Assignment. Would you tally how many lines in the records include the word "yellow"? Reply with the number only.

Data shown.
_ _ _ _ _

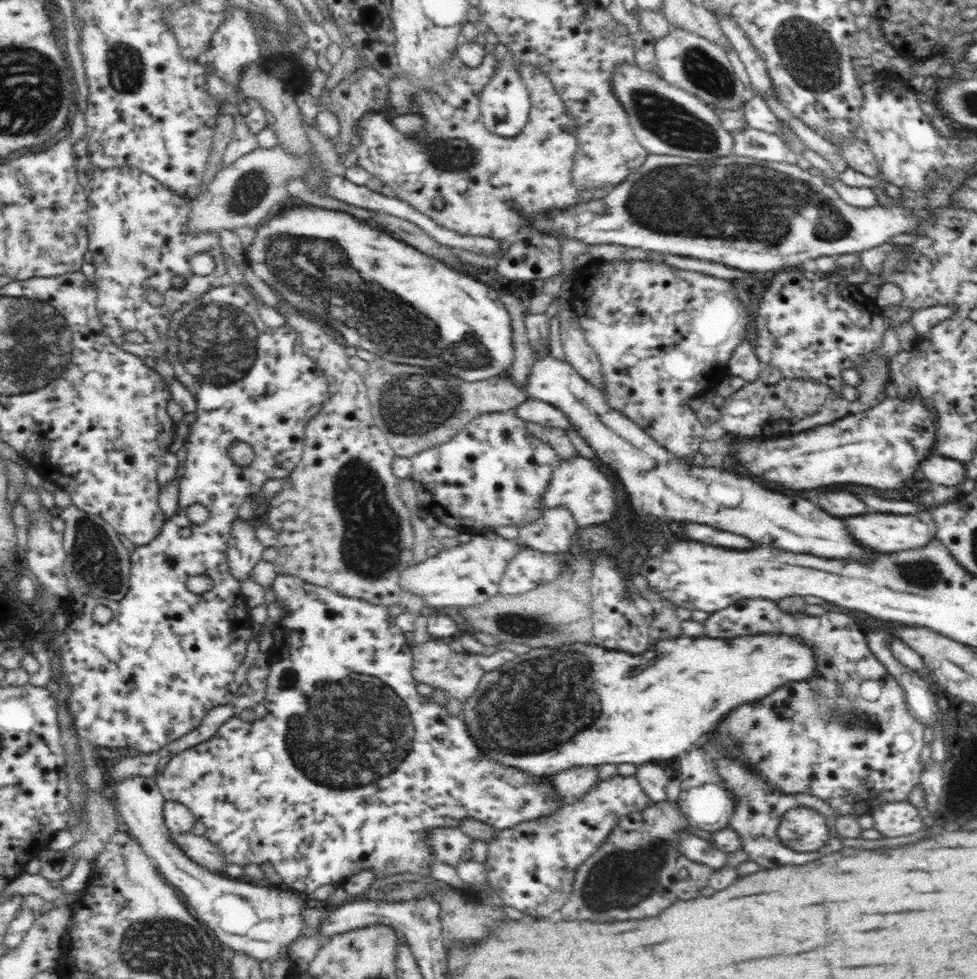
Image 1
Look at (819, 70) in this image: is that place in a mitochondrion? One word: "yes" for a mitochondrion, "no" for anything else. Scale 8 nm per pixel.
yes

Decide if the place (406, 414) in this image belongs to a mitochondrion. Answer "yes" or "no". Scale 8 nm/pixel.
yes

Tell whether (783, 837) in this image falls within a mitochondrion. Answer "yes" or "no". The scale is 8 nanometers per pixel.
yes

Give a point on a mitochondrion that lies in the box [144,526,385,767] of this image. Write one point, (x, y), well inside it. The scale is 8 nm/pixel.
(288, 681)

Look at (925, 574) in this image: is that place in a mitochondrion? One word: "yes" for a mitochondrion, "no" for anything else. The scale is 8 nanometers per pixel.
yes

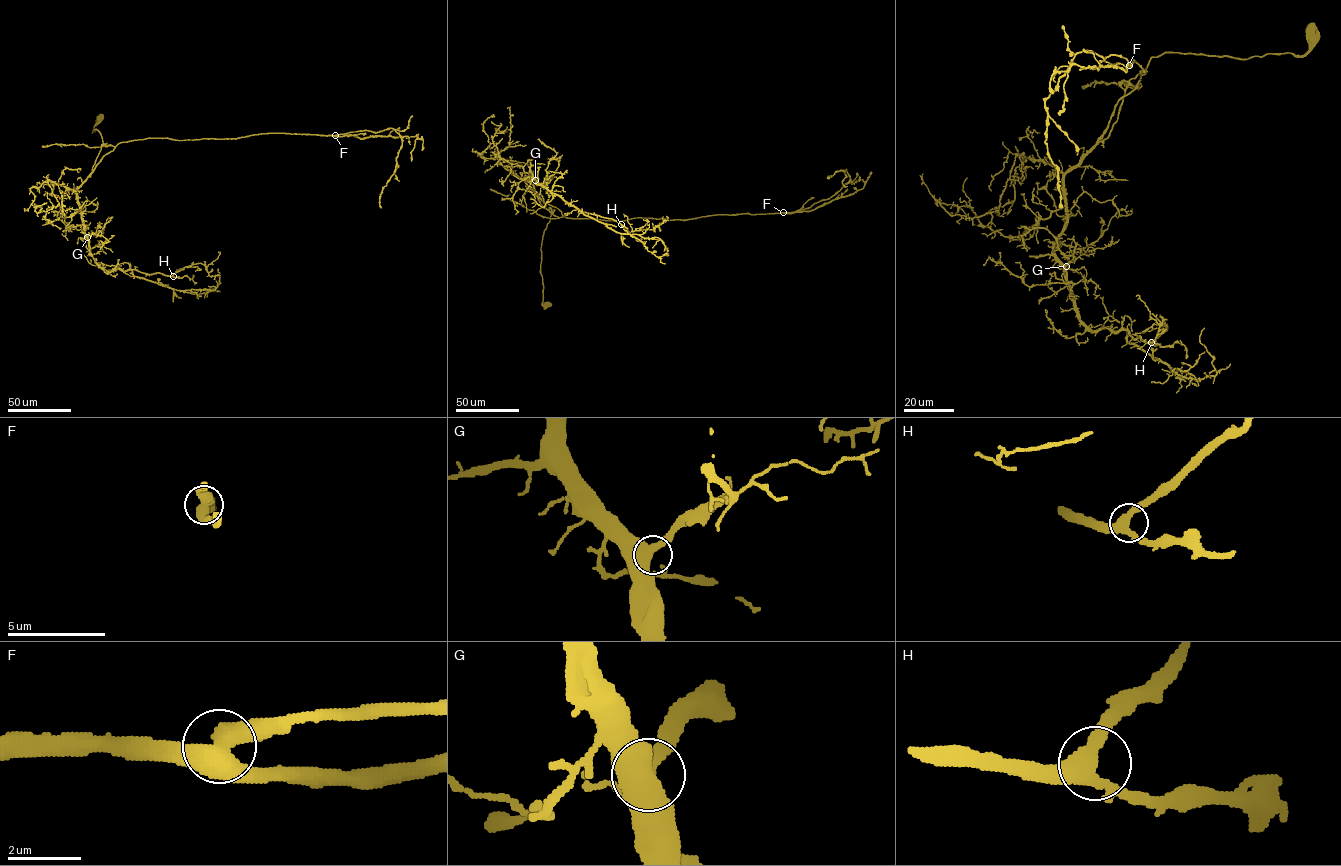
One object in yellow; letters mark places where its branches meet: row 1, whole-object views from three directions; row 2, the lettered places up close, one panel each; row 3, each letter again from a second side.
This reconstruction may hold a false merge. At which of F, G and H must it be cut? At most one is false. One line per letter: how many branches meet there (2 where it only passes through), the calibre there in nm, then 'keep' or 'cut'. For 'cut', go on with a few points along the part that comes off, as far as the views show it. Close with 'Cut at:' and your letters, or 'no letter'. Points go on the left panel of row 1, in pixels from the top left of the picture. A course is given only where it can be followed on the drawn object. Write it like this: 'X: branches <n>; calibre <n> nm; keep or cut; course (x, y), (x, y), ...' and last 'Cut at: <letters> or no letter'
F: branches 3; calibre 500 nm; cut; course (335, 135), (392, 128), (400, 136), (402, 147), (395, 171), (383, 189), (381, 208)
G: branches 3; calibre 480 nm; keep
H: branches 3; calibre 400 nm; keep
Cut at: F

_ _ _ _ _

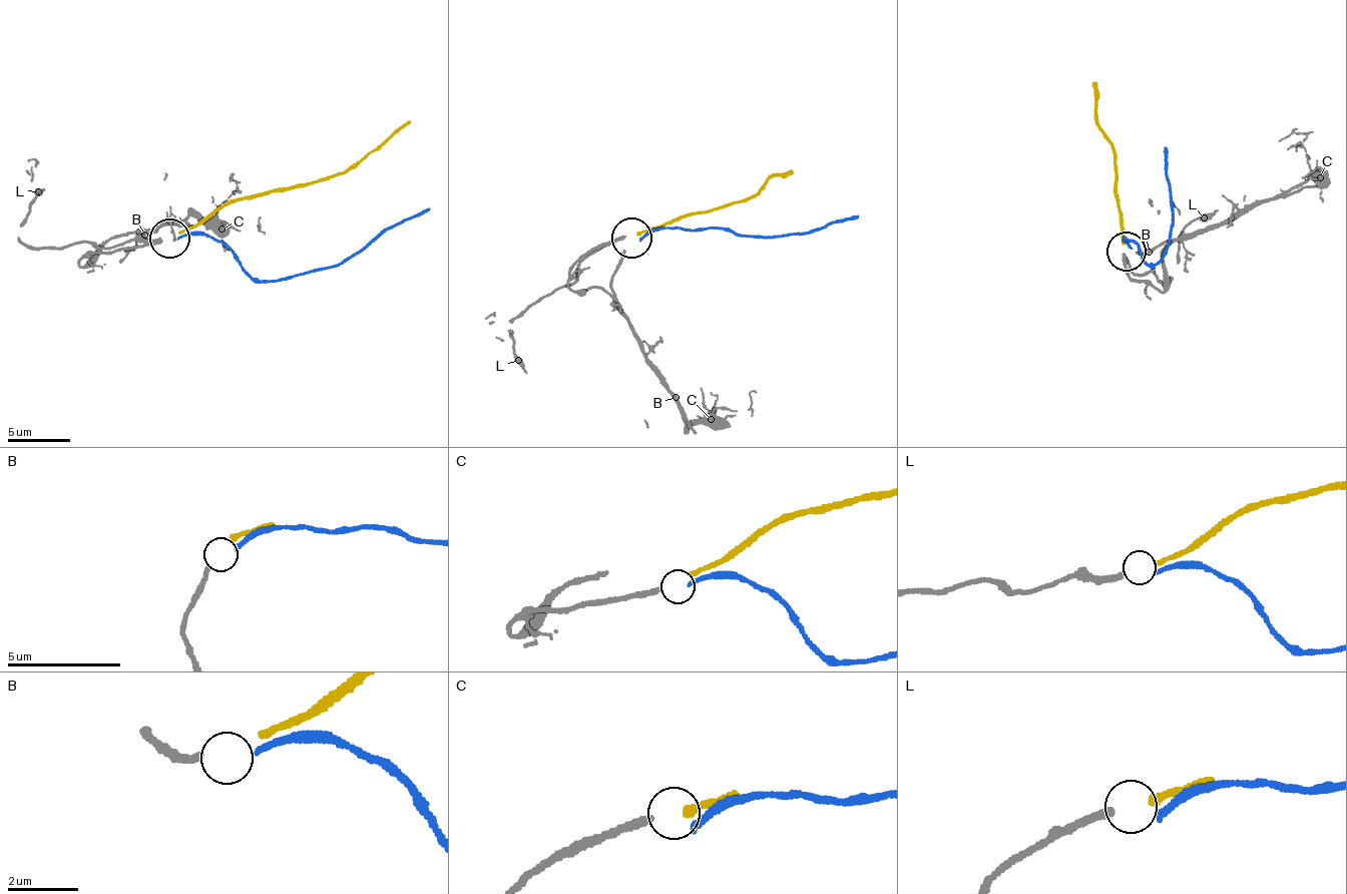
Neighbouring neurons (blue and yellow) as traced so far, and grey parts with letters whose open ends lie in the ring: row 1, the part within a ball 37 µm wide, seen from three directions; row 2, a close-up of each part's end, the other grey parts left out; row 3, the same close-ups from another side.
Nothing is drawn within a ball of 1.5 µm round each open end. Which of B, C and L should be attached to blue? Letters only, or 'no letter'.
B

_ _ _ _ _

Answer for the task. 2